Despite critical food shortages, North Korea refuses foreign aid; calls it ‘poisoned candy’: Report
According to the report, North Korea urged lawmakers to focus on becoming self-sufficient and compared external aid -- to cope with food shortages -- as taking 'poisoned candy'.

North Korea has reportedly refused foreign aid despite critical food shortages and has likened it to a 'poisoned candy', reported its official newspaper Rodong Simmun.
According to the report, North Korea urged lawmakers to focus on becoming self-sufficient and compared external aid -- to cope with food shortages -- as taking 'poisoned candy'.
Apart from this, the report even noted that foreign aid provided by 'imperialists' is like a 'trap to plunder and subjugate' North Korea and interfere with its internal matter.
North Korea has been suffering from serious food shortages over recent decades and in the wake of the Covid-19 outbreak, its food crisis has deteriorated.
The Diplomat in 2022 reported that locals in North Korea even witnessed increasing starvation deaths and people -- used to live day-by-day -- were 'dying one after the other'.
Last week, a report by South Korea's Dong-a Ilbo newspaper said Pyongyang has reduced daily food rations to its soldiers.
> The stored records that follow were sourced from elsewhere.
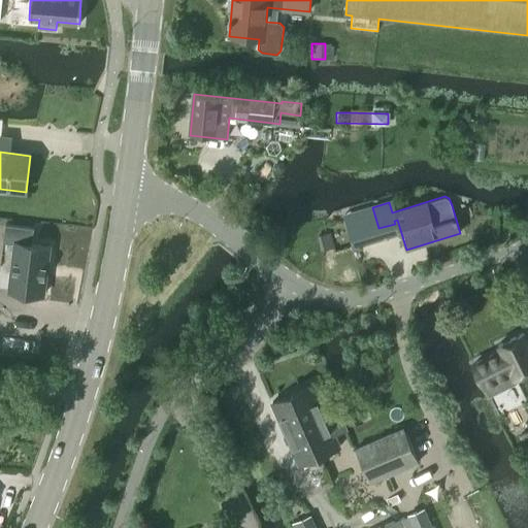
[(354,248),(377,240),(371,221),(349,227),(354,248)]
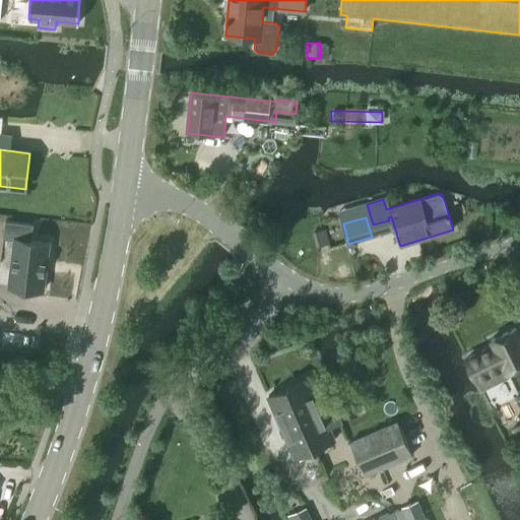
[(15,241),(9,286),(43,291),(49,243),(31,241),(34,224),(5,221),(3,239),(15,241)]
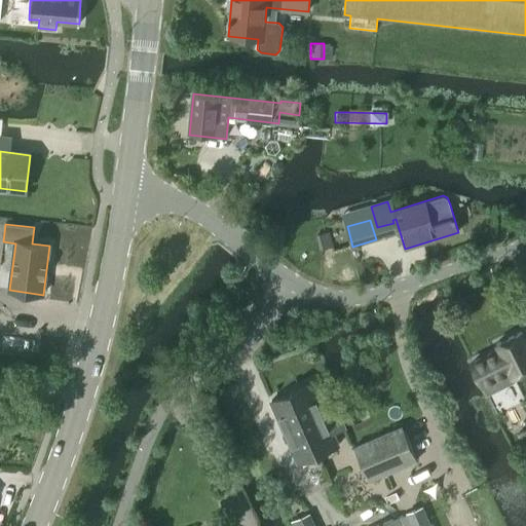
[(472,359),(470,360),(486,395),(488,393),(515,381),(513,377),(525,371),(525,373),(525,341),(521,333),(496,345),(497,346),(472,359)]
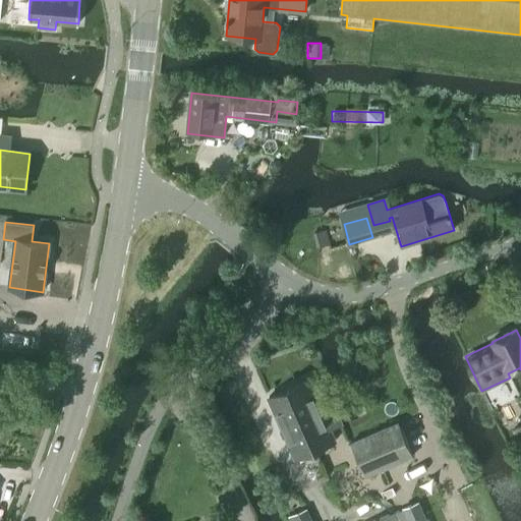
[(322,412),(307,381),(288,389),(314,450),(335,442),(330,429),(341,424),(333,407),(322,412)]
Since 2000, this is the first time that there has been a cut in each soldier’s daily food quota.
Also, Kim Jong Un's vow to 'exponentially increase' North Korea’s arsenal of nuclear weapons has added pressure on North Korean economy.
Among other details, international relief groups and UN agencies have exited North Korea. As per World Food Programme 2022 estimate, 10.7 million people were either 10.7 million people were either undernourished or required humanitarian assistance. In the famines of the 1990s, an estimated 3.5 million died of starvation.